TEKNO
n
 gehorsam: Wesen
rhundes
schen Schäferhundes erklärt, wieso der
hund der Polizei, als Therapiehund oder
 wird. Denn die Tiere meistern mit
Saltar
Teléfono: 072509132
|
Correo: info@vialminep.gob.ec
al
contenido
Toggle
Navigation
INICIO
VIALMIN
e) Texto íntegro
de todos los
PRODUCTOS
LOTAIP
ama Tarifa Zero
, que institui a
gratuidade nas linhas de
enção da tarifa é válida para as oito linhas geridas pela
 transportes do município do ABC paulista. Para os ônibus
◇ ◇ ◇
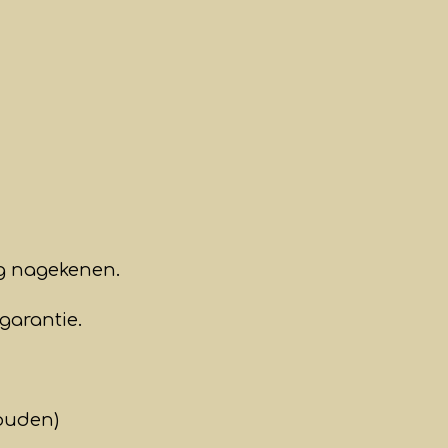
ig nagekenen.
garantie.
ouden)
◇ ◇ ◇
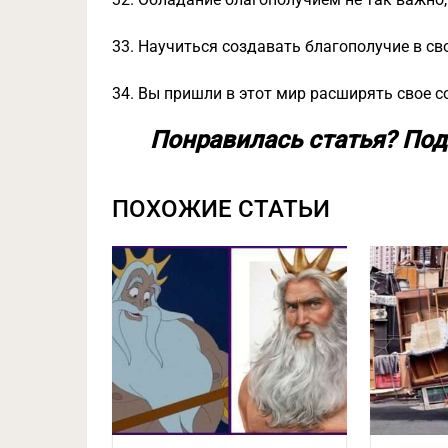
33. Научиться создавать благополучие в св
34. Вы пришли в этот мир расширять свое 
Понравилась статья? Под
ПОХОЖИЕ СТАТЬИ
◇ ◇ ◇
EXERCISE REQUIREMENTS: Reproduce the lines from the one containing "33. Научиться создавать благополучие в св" up to and including the one containing "ПОХОЖИЕ СТАТЬИ".

WRITTEN REPLY:
33. Научиться создавать благополучие в св
34. Вы пришли в этот мир расширять свое 
Понравилась статья? Под
ПОХОЖИЕ СТАТЬИ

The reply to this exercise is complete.